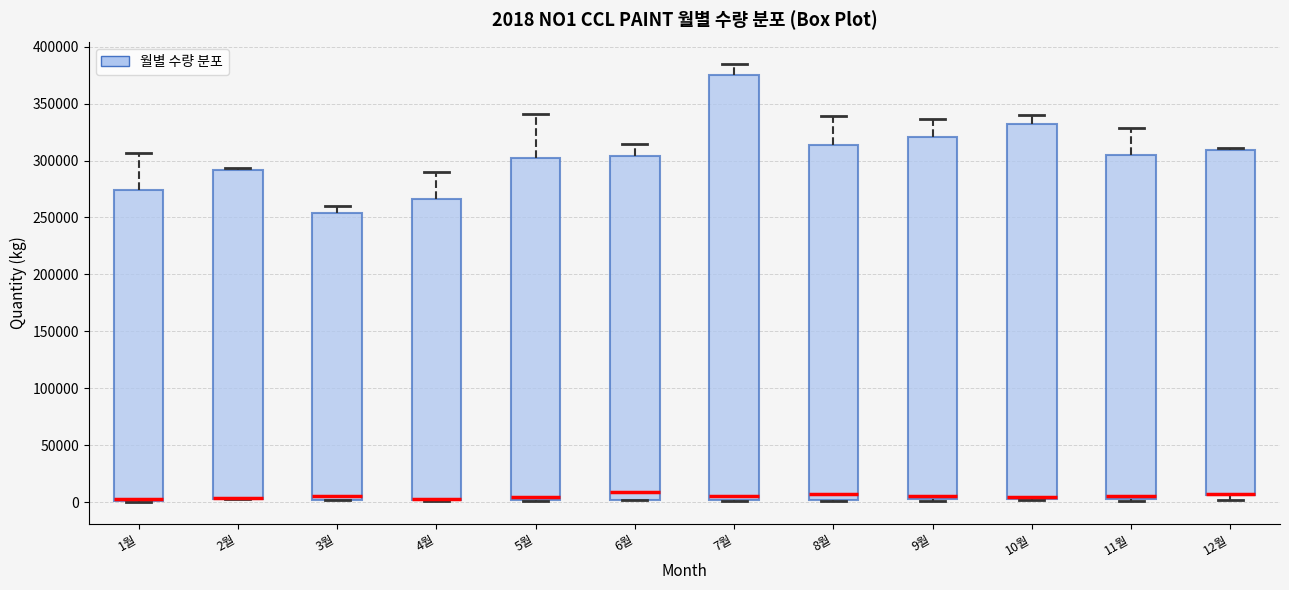

Which box is the tallest, from its lower edge to its upper edge?

7월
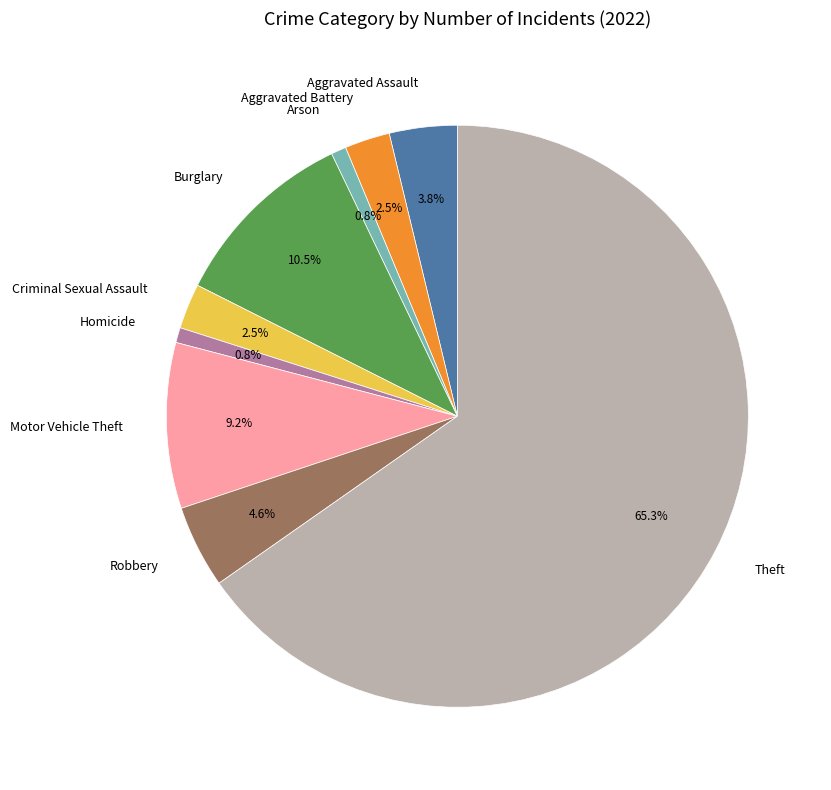

What is the largest slice in the pie chart?

Theft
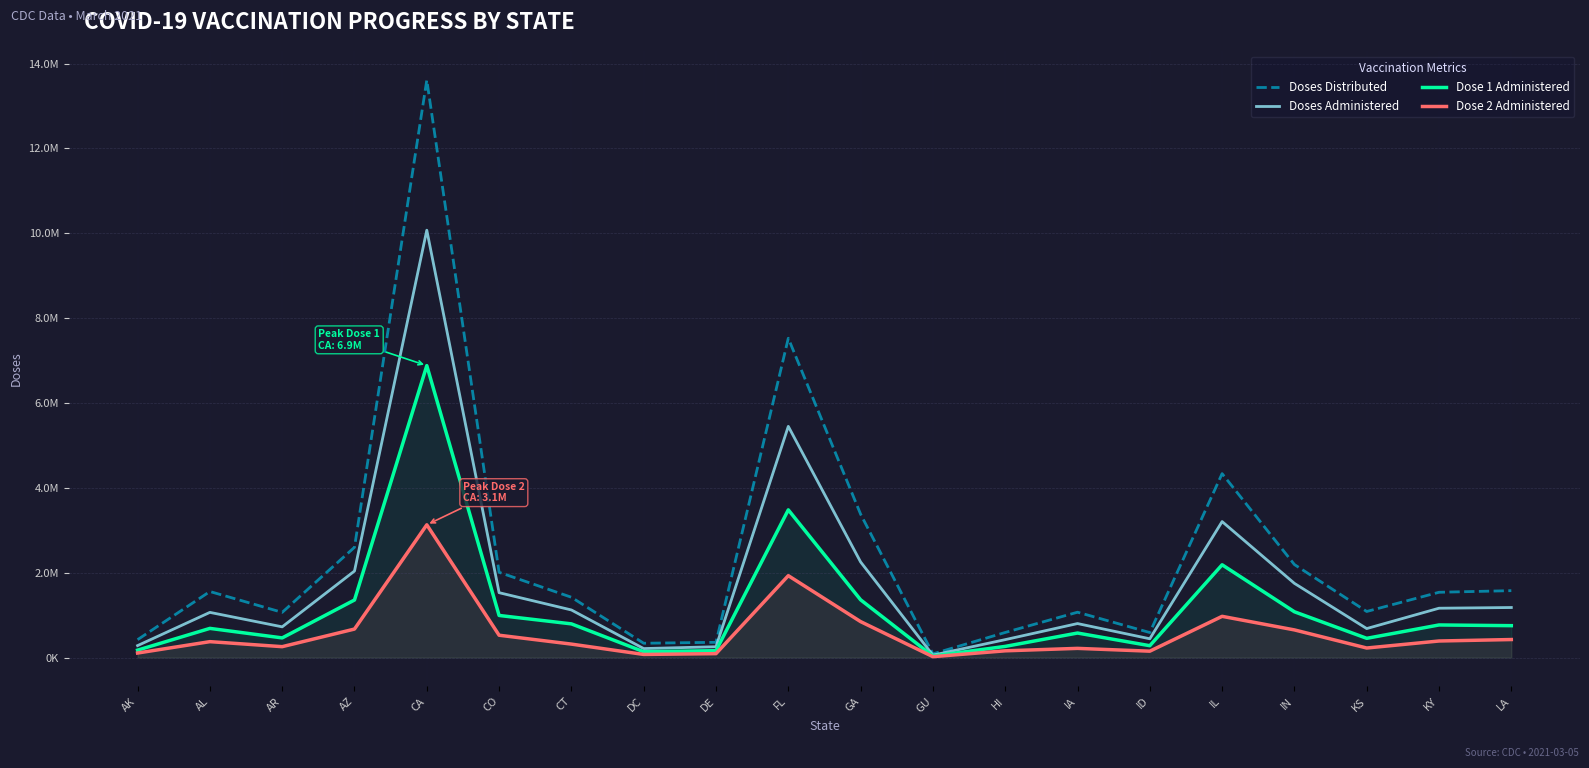

What is the sum of the Doses Administered values at IN and DC?

1960359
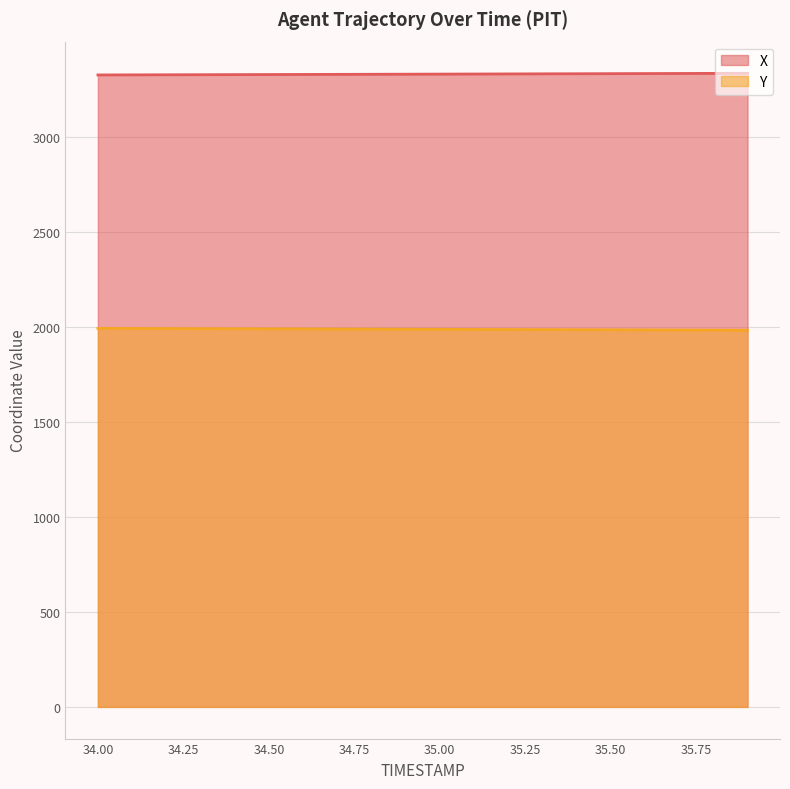

The value of X at 35.6 is 3331.3. True or false?

True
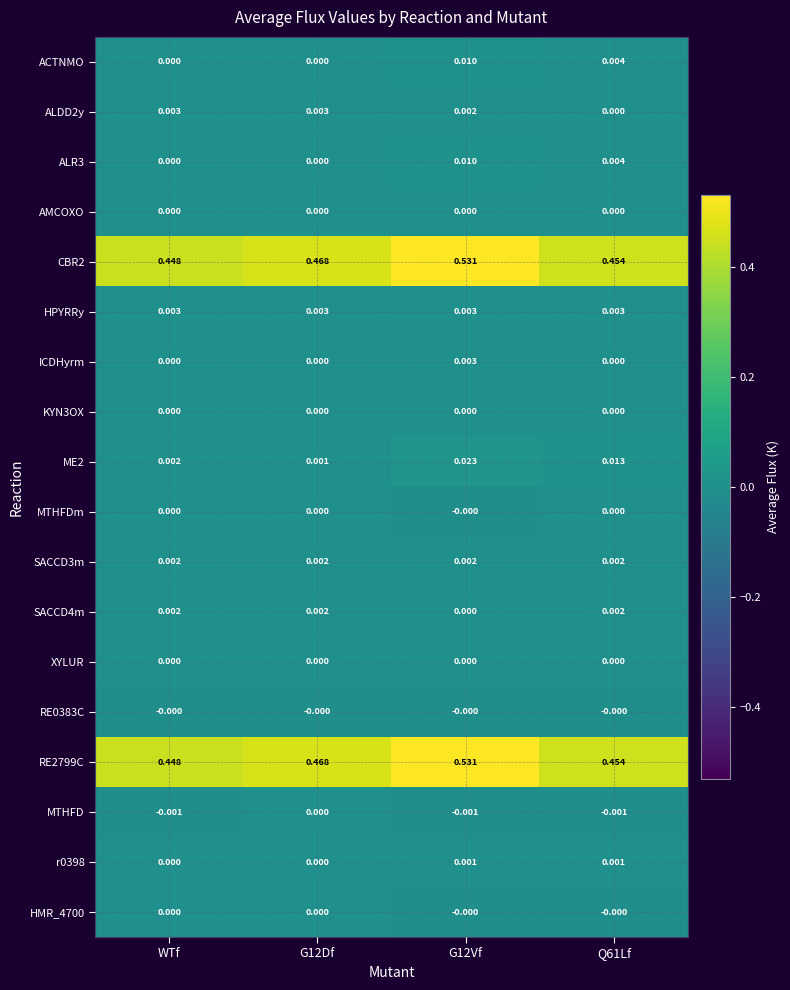

Count the number of categories in the chart.

4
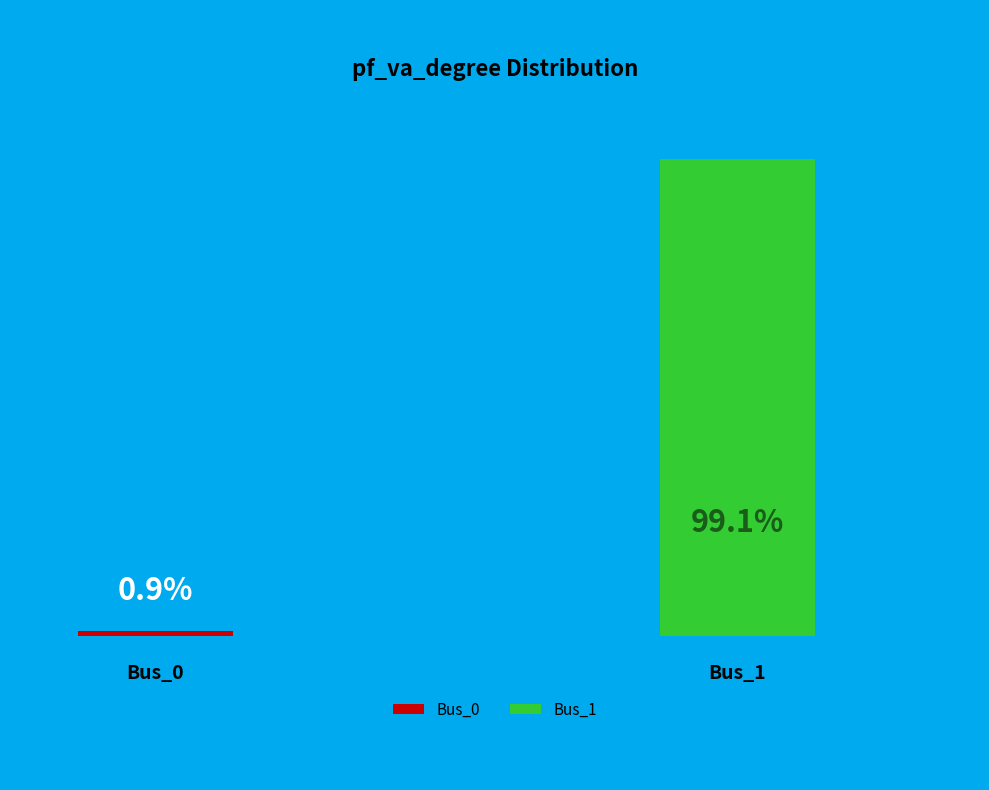

Is Bus_1 the majority of the pie?

Yes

**Instructions for the task:** Please rewrite the data, from the line containing "The value of" through the end of the data, as a JSON list of strings with one string per line and no blank lines. Leave the pictures out of the answer.

**Solution for this exercise:**
[
  "The value of X at 35.6 is 3331.3. True or false?",
  "True",
  "Count the number of categories in the chart.",
  "4",
  "Is Bus_1 the majority of the pie?",
  "Yes"
]